- [Extracted entries]:
=== Begin Enclosure ===
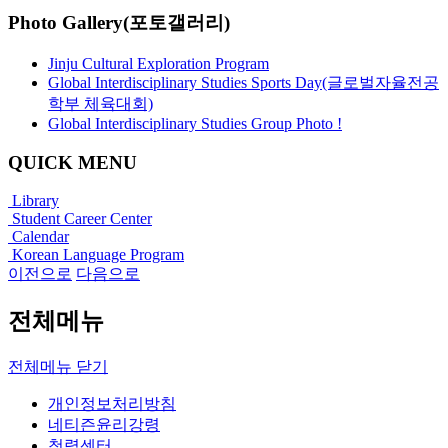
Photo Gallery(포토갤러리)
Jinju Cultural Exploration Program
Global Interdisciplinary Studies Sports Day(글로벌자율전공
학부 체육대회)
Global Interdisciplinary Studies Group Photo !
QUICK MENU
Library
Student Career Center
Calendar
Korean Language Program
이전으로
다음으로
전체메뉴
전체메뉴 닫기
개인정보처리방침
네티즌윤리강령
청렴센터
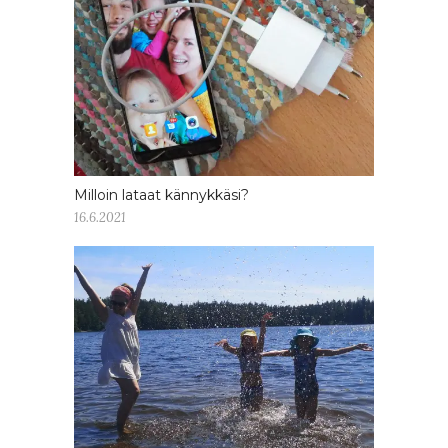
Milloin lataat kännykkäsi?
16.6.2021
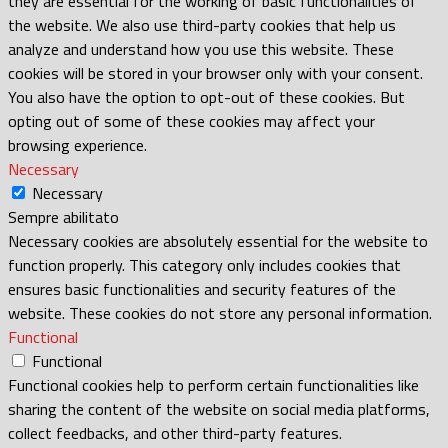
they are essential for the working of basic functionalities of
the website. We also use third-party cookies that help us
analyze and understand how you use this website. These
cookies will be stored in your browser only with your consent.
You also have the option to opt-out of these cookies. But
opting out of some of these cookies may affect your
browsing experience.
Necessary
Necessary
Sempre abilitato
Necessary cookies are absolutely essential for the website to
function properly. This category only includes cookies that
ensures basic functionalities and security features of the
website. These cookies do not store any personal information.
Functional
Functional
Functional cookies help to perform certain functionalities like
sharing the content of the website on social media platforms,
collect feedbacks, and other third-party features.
=== End Enclosure ===
=== Begin Enclosure ===
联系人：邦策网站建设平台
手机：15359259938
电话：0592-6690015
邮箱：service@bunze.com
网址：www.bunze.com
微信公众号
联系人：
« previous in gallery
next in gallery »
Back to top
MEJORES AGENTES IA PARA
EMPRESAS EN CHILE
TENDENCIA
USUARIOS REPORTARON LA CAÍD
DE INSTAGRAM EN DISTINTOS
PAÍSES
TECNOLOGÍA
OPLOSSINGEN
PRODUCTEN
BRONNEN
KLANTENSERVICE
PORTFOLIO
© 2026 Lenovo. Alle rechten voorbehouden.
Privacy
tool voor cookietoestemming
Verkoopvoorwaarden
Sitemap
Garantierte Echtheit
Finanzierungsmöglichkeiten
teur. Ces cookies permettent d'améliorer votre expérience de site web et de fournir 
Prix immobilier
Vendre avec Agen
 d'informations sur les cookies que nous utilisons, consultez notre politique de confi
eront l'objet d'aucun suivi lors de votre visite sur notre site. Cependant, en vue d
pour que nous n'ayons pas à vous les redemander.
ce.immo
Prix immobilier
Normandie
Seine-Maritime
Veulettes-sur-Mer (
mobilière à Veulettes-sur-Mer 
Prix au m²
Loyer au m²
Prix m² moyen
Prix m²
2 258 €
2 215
=== End Enclosure ===
=== Begin Enclosure ===
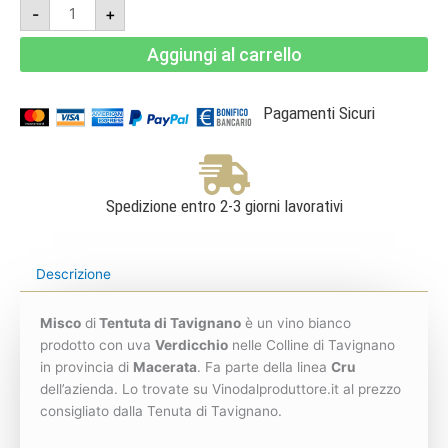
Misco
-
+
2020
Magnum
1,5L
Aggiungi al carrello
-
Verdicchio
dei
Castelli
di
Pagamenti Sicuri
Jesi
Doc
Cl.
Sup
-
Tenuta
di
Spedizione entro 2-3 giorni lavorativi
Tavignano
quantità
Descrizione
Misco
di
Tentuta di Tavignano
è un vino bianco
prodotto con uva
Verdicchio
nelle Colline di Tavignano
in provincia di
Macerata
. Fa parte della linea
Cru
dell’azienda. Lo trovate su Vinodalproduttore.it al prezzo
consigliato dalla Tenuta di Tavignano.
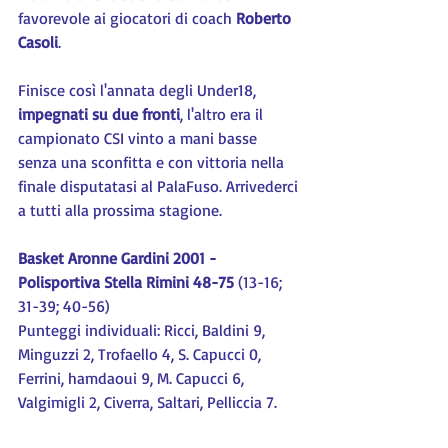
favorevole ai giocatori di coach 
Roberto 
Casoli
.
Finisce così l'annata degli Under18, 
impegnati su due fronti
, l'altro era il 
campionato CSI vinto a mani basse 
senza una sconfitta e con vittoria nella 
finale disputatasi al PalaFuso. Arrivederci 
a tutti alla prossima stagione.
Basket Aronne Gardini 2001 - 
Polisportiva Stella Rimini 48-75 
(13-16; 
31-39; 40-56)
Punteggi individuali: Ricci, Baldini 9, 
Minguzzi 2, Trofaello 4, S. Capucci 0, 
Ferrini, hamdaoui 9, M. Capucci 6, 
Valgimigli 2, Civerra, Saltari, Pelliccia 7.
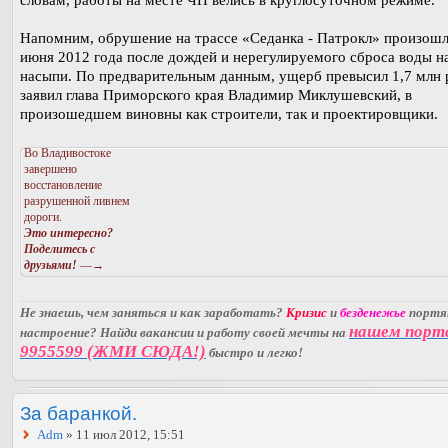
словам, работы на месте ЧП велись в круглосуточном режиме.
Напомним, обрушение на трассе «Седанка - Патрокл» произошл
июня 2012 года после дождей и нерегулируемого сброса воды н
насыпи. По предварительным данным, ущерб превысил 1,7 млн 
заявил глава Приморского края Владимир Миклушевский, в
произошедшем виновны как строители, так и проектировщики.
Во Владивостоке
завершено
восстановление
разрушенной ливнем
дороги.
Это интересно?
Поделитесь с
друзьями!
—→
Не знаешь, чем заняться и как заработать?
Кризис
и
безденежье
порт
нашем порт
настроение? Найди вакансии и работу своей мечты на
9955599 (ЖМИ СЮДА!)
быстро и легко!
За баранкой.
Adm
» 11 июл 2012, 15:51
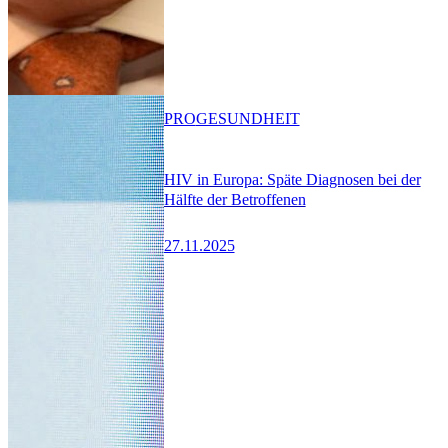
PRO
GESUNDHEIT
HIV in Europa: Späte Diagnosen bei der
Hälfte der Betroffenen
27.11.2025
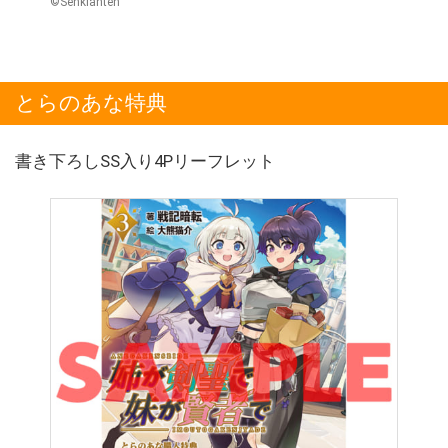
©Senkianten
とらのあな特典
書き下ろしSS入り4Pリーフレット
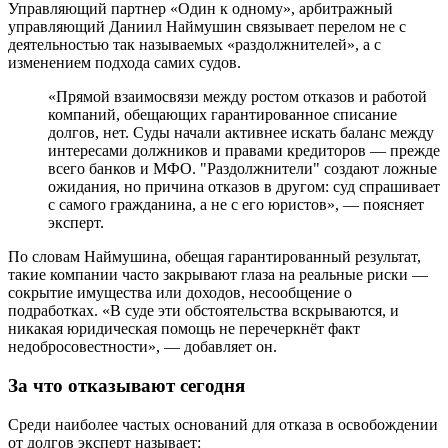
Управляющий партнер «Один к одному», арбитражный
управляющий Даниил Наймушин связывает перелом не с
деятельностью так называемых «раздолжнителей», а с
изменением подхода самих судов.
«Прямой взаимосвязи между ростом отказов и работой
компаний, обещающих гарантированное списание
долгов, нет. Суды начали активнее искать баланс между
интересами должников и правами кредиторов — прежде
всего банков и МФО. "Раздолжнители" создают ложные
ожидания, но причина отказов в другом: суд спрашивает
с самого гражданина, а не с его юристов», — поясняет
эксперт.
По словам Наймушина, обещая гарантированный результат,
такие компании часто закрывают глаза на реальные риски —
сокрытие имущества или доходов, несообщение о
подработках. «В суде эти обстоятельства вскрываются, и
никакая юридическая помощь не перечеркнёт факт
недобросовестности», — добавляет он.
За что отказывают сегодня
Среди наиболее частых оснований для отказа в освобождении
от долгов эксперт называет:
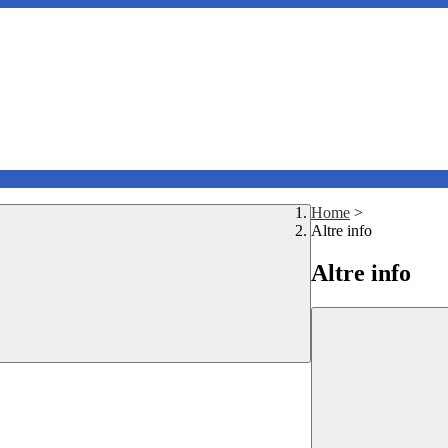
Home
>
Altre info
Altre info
=== End Enclosure ===
- [What is needed]:
Starting at the line above that contains "Photo Gallery(포토갤러리)", transcribe every line exactly through the line that contains "the website. We", including that last one, and skip the pictures.

- [Result of this exercise]:
Photo Gallery(포토갤러리)
Jinju Cultural Exploration Program
Global Interdisciplinary Studies Sports Day(글로벌자율전공
학부 체육대회)
Global Interdisciplinary Studies Group Photo !
QUICK MENU
Library
Student Career Center
Calendar
Korean Language Program
이전으로
다음으로
전체메뉴
전체메뉴 닫기
개인정보처리방침
네티즌윤리강령
청렴센터
Milloin lataat kännykkäsi?
16.6.2021
they are essential for the working of basic functionalities of
the website. We also use third-party cookies that help us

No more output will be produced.